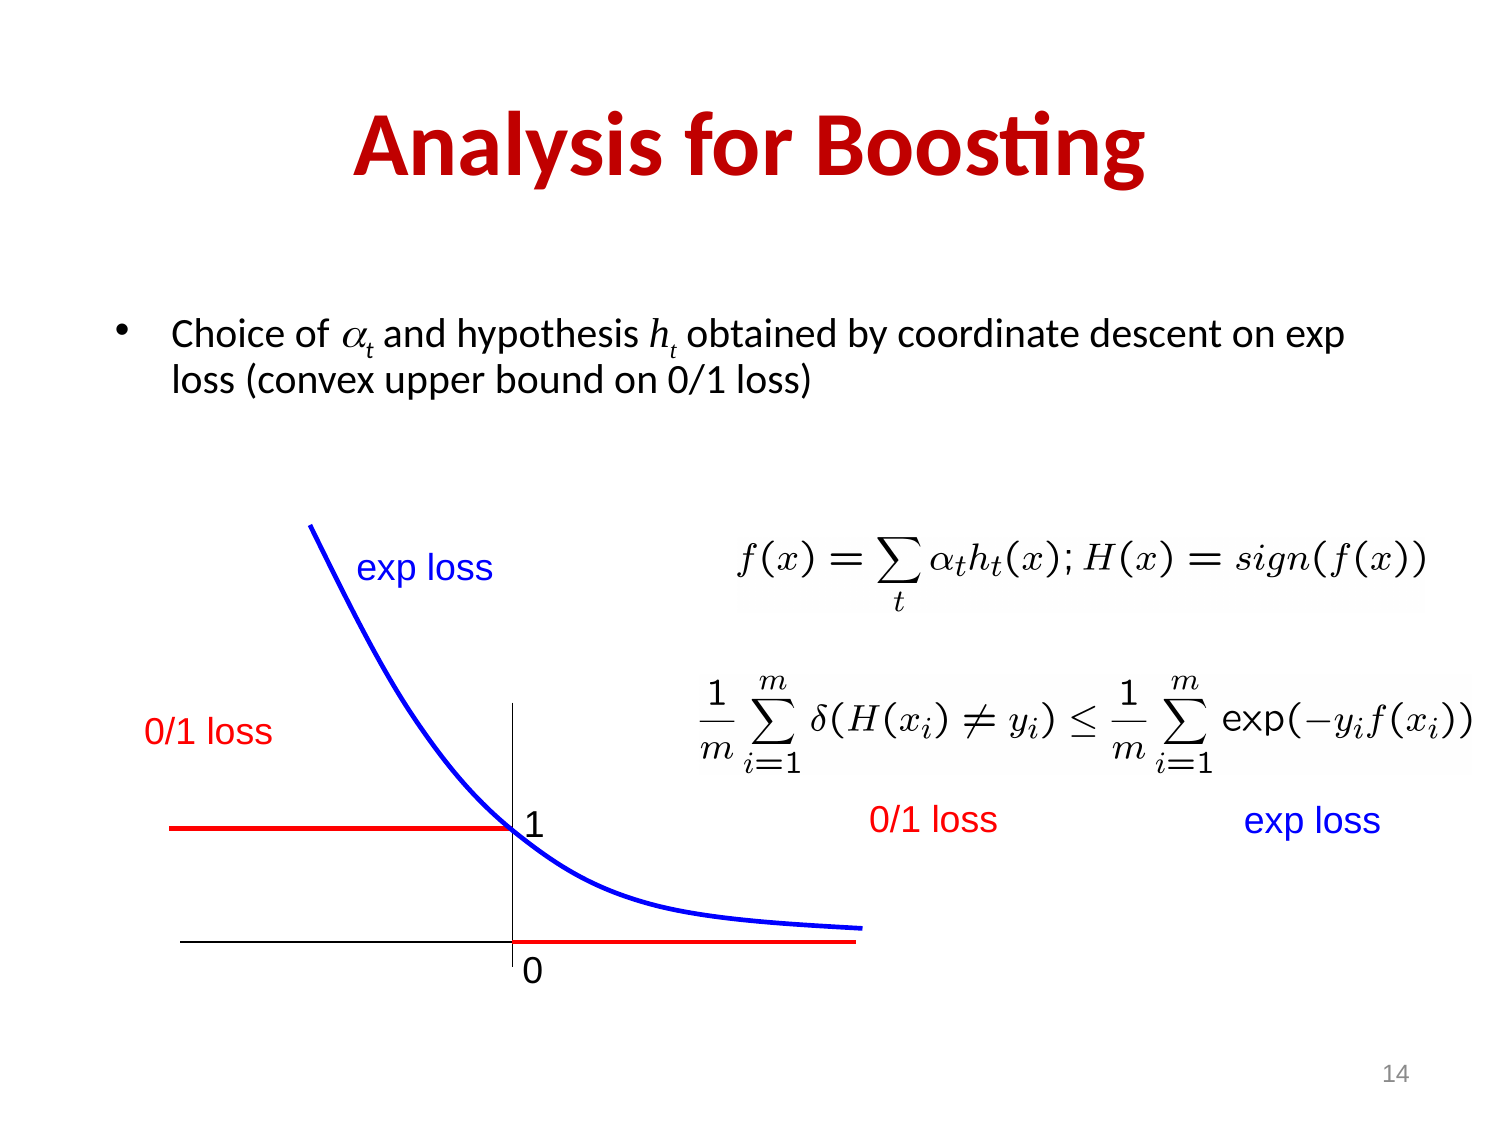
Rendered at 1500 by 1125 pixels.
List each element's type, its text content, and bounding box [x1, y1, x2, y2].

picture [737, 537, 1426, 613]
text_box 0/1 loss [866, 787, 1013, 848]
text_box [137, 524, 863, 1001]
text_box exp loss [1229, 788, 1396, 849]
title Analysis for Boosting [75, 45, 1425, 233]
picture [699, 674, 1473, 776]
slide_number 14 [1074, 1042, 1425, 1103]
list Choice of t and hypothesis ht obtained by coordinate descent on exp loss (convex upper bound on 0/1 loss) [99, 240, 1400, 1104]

⁂

* EXERCISE INSTRUCTIONS: Your copy should match the entries exactly, minus the pictures.

* REPLY:
Rendered at 1500 by 1125 pixels.
List each element's type, its text content, and bounding box [x1, y1, x2, y2].

picture [737, 537, 1426, 613]
text_box 0/1 loss [866, 787, 1013, 848]
text_box [137, 524, 863, 1001]
text_box exp loss [1229, 788, 1396, 849]
title Analysis for Boosting [75, 45, 1425, 233]
picture [699, 674, 1473, 776]
slide_number 14 [1074, 1042, 1425, 1103]
list Choice of t and hypothesis ht obtained by coordinate descent on exp loss (convex upper bound on 0/1 loss) [99, 240, 1400, 1104]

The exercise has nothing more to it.